As part of an exchange on the educational requirements for nurses, Milone-Nuzzo observed that research has demonstrated that health outcomes improve as the education of nurses increases. “I say this in the most kind and gentle way: we need to increase the education [level] of nurses,” she remarked. Humphrey pointed out that other caregiver disciplines, such as physical therapists, are increasing their educational requirements. A lack of attention to both education and certification will have a negative impact on home health care, she said.
In response to a question about whether human factors research considers the positive aspects of systems, Charness observed that this research looks to optimize not only efficiency and safety but also comfort. Schulz added that there is a positive side to informal family caregiving “in that individuals do report positive benefits.” Quinn reported on a survey with which she has been involved of 1,200 home health care nurses working with AIDS patients, in which a majority responded that they are satisfied with their work. The nurses particularly cited the autonomy of their work and the relationships they formed. “When they can have meaningful ongoing relationships, … that is the most rewarding to them, and that’s why they are doing it.”

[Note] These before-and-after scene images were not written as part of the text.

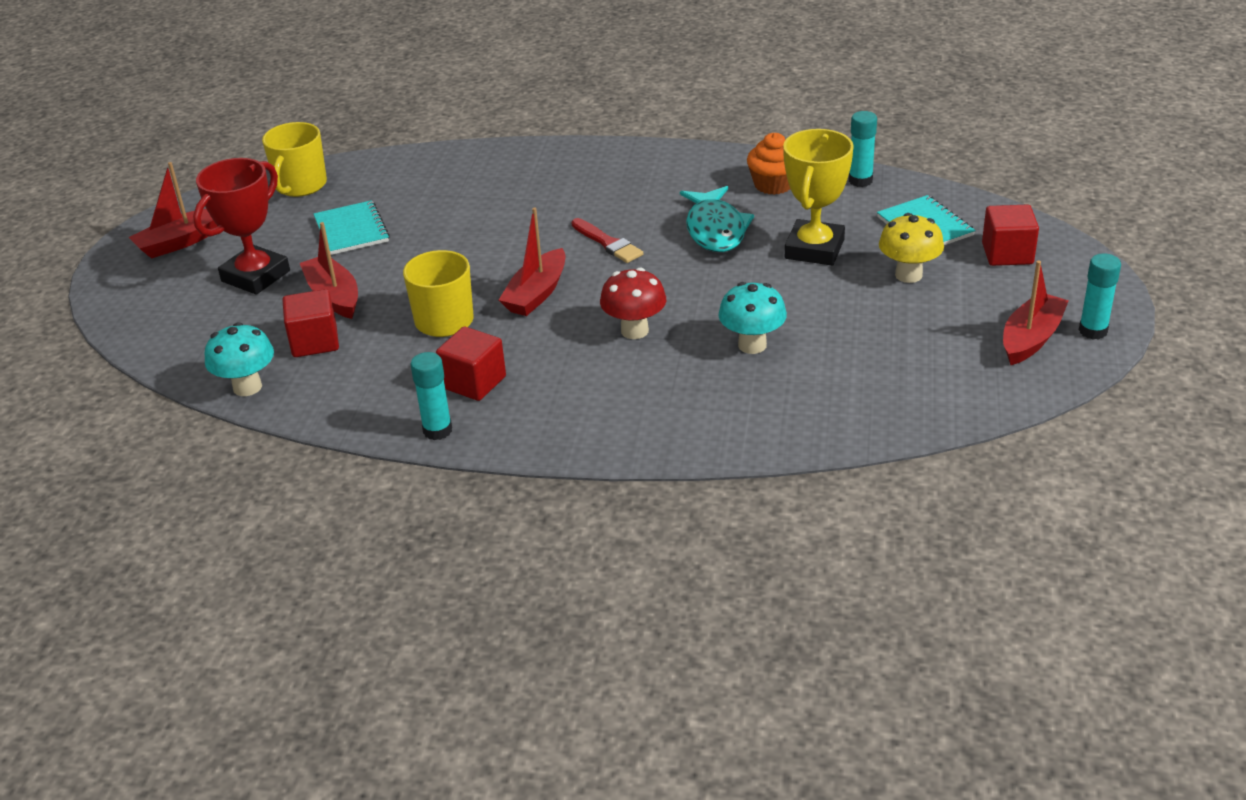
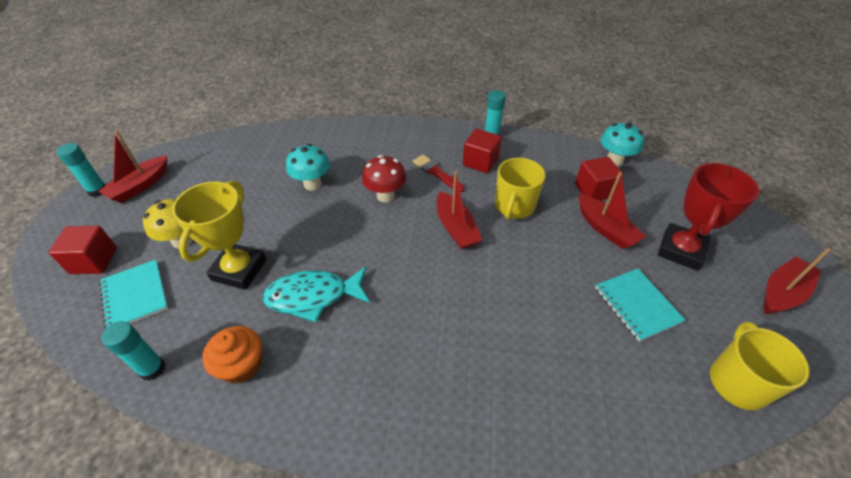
camera: 175 degrees right, 10 degrees up
(536, 294) = (456, 228): red boat -> red boat turned 135 degrees clockwise
(607, 243) = (406, 281): red brush -> red brush (437, 173)
(715, 229) = (313, 296): turquoise fish -> turquoise fish turned 90 degrees counterclockwise

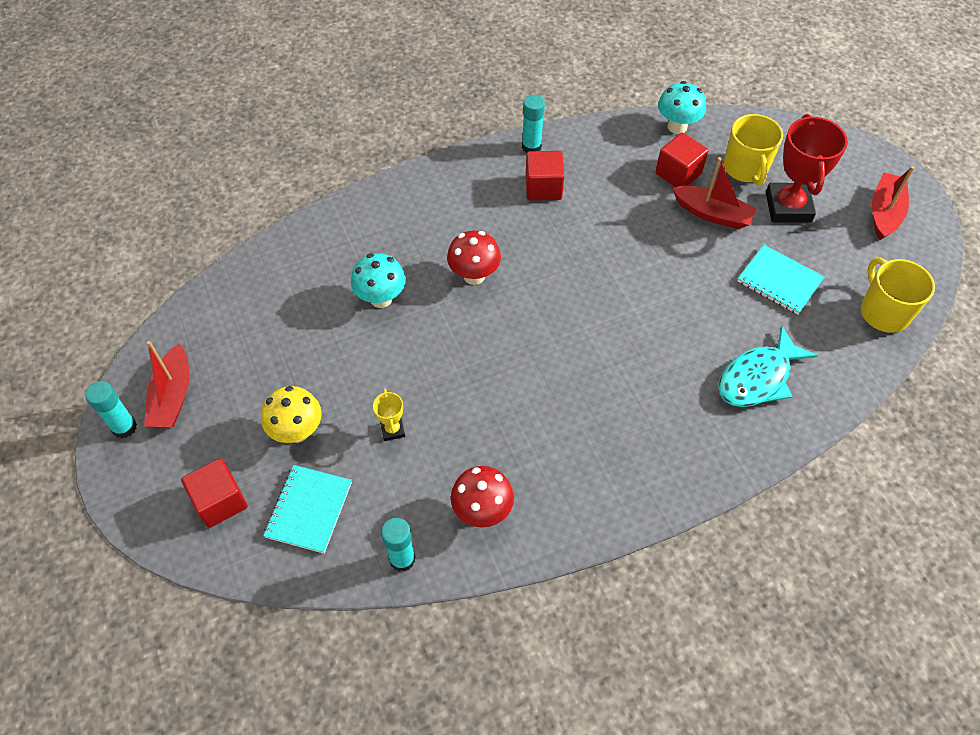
camera: 30 degrees left, 10 degrees up
(135, 295) = (309, 509): turquoise notebook -> turquoise notebook turned 75 degrees clockwise
(239, 270) = (392, 429): yellow trophy -> yellow trophy, size x0.46
(241, 365) = (482, 511): orange cupcake -> red mushroom
(313, 296) = (492, 417): turquoise fish -> turquoise fish (758, 378)
(437, 173) = (507, 222): red brush -> none
(456, 228) = (574, 279): red boat -> none
(514, 206) = (613, 227): yellow mug -> yellow mug (746, 168)

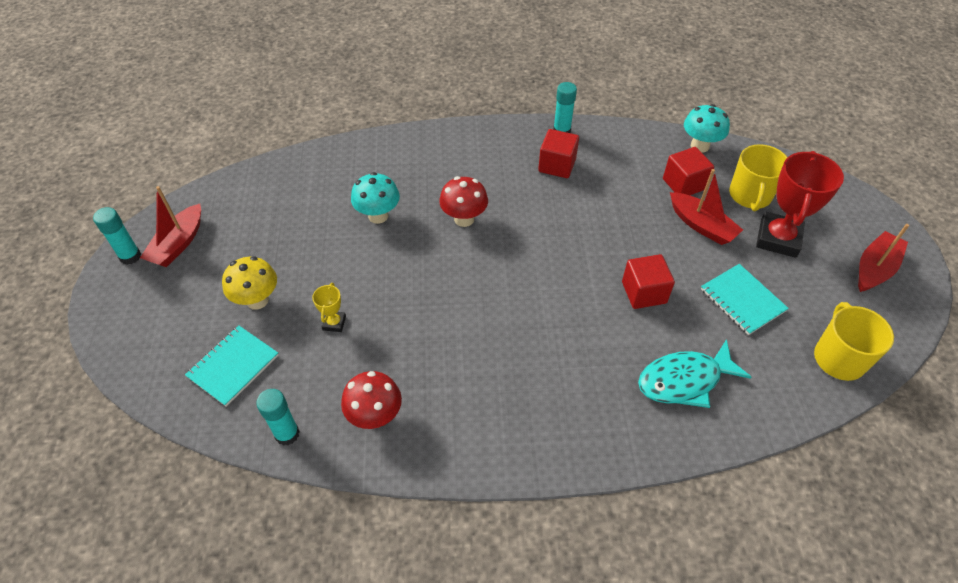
camera: 20 degrees right, 5 degrees down
(220, 501) = (169, 336): red cube -> red cube (644, 292)

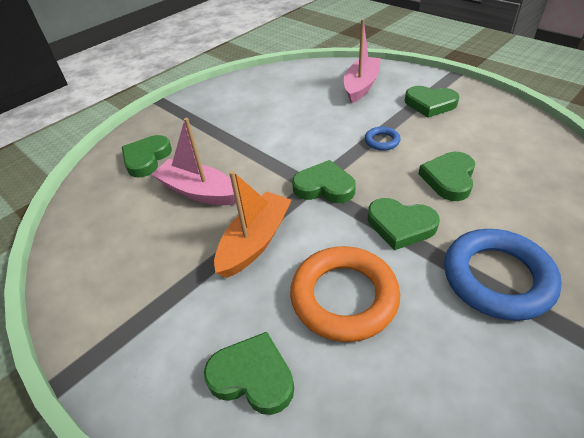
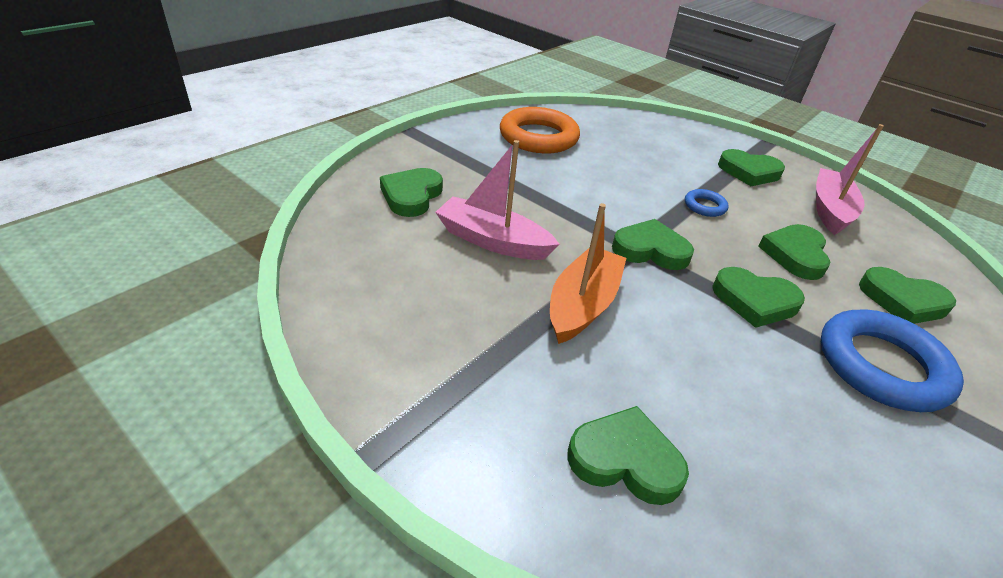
camera: 10 degrees left, 5 degrees down
(344, 297) = (711, 375): orange ring -> orange ring (538, 137)
(361, 86) = (661, 143): pink boat -> pink boat (830, 210)
(535, 214) = (902, 301): none -> green heart

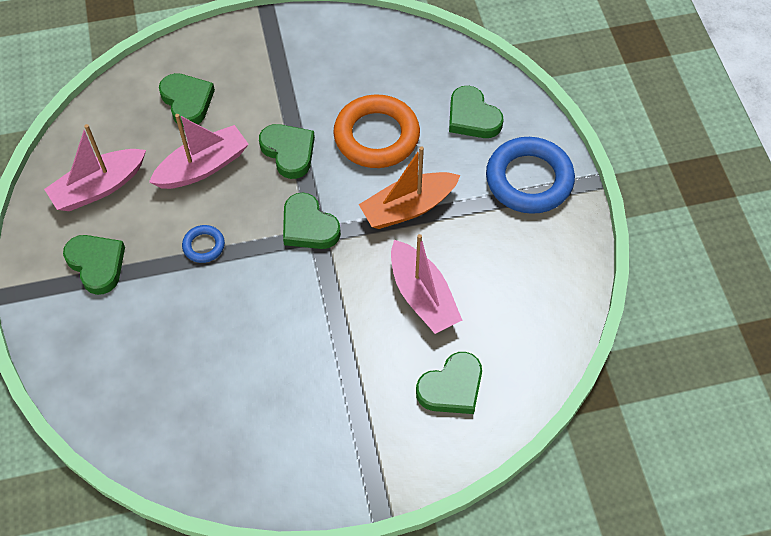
camera: 140 degrees left, 20 degrees up
(538, 137) = (248, 430): orange ring -> orange ring (376, 136)
(795, 255) = (203, 167): green heart -> pink boat
(881, 366) = (273, 81): blue ring -> blue ring (529, 179)

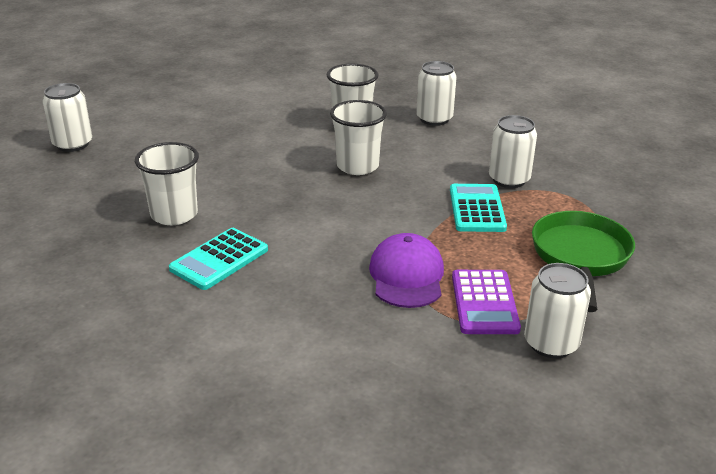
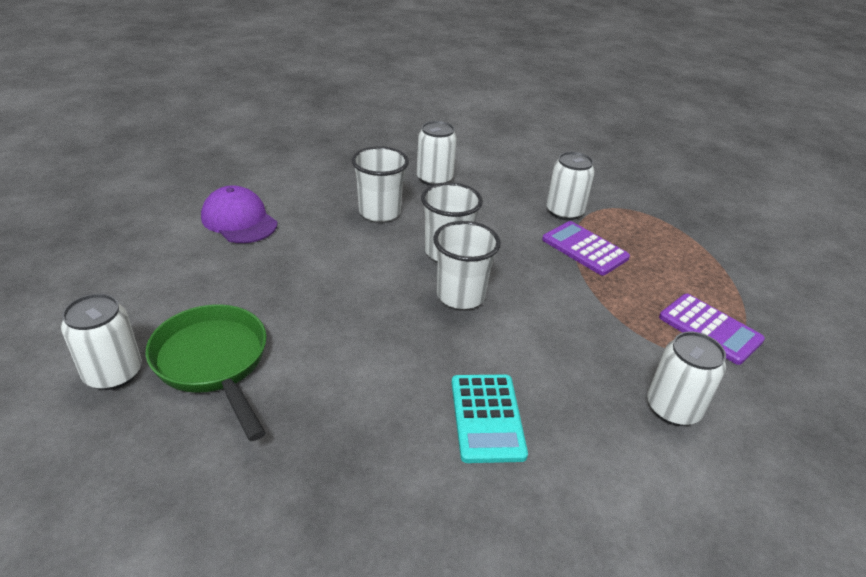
camera: 45 degrees left, 5 degrees up
(174, 214) = (369, 395): white cup -> white cup (460, 295)
(407, 276) = (636, 338): purple cap -> purple cap (239, 220)
(477, 209) = (584, 249): turquoise calculator -> purple calculator
(551, 343) = (787, 337): white can -> white can (673, 408)
(580, 257) = (696, 256): green pan -> green pan (213, 363)

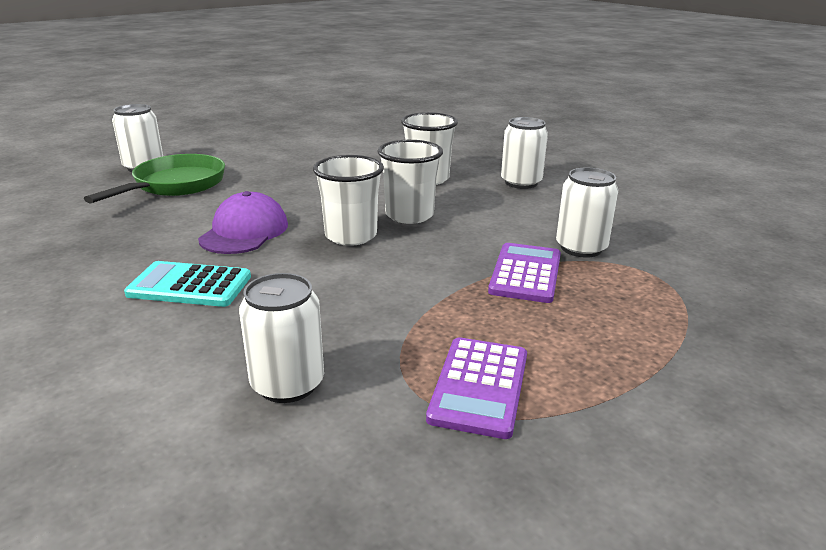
camera: 60 degrees right, 10 degrees down
(239, 220) = (342, 147): purple cap -> purple cap (244, 232)
(487, 418) = (190, 285): turquoise calculator -> turquoise calculator turned 45 degrees clockwise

Committee chair David Wegman asked whether distinguishing between formal and informal caregivers is the proper frame of reference or whether a distinction between more and less intense levels of involvement may be preferable. Milone-Nuzzo agreed that there is a great deal of overlap between formal and informal caregivers, especially in terms of the relationships that develop, the physical tasks involved, and the use of medical equipment. Yet distinguishing between these two groups does offer a “lens to begin the conversation.” Schulz added that informal caregivers also rely on formal caregivers for various services, creating a back-and-forth dynamic between the two groups. Humphrey pointed to some of the complications in the distinction. For example, a home health aide could work for a Medicare-certified agency during the week and for a private-duty agency on the weekends, providing care in different environments to different individuals.